5. The electrical connector according to claim 4, characterized in that: The first connector includes a circular main body, and a plurality of crimping parts are disposed on the main body and distributed in a ring. A hydraulic chuck pushes the latching part to clamp the wires of the wire harness along the radial direction of the main body.
6. The electrical connector according to claim 5, characterized in that: The main body is provided with a plurality of positioning protrusions, the positioning protrusions and the buckling part are spaced apart, and the buckling part is inclined away from the central axis of the first connector relative to the positioning protrusions.
7. The electrical connector according to claim 6, characterized in that: The first connector further includes a mounting portion connected to the main body. The mounting portion is cylindrical and its diameter is smaller than that of the main body.
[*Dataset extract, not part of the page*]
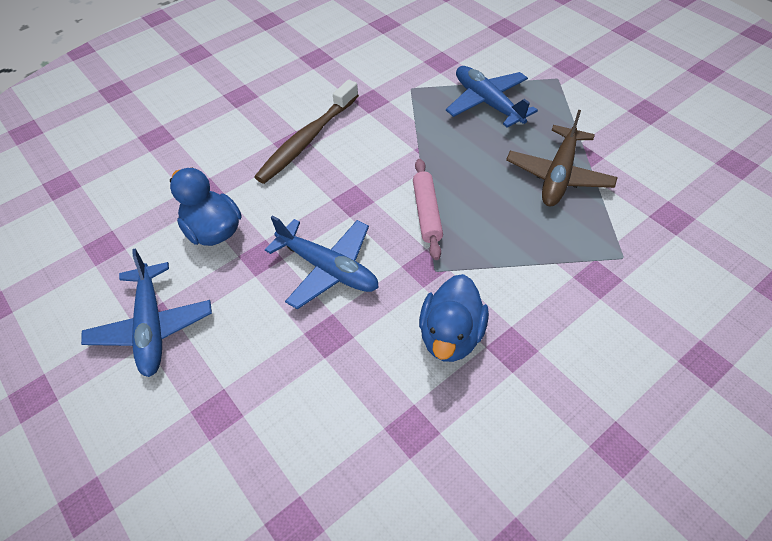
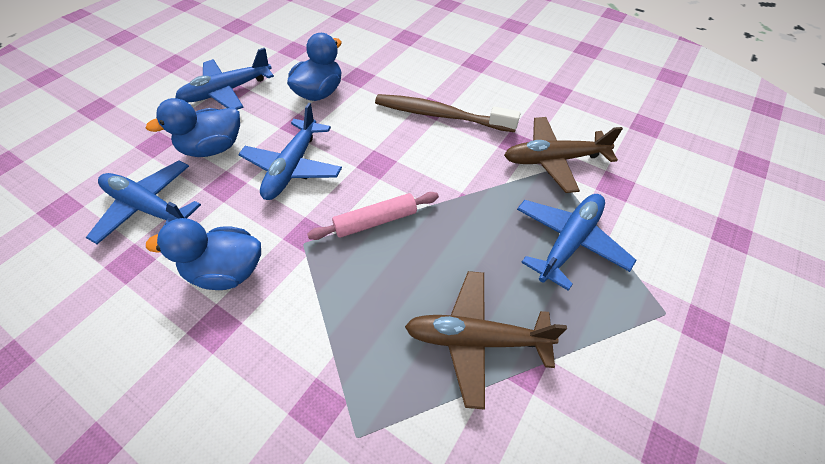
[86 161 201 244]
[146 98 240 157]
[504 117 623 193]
The mounting portion has a mounting protrusion, and the first connector has a mounting groove that matches the mounting protrusion.
8. The electrical connector according to claim 7, characterized in that: The slot is provided with a stop surface that matches the crimping part, and the crimping part presses against the stop surface.
9. The electrical connector according to claim 8, characterized in that: The inner wall of the slot is provided with a guide surface, and the conductive element is inserted into the insertion slot along the guide surface.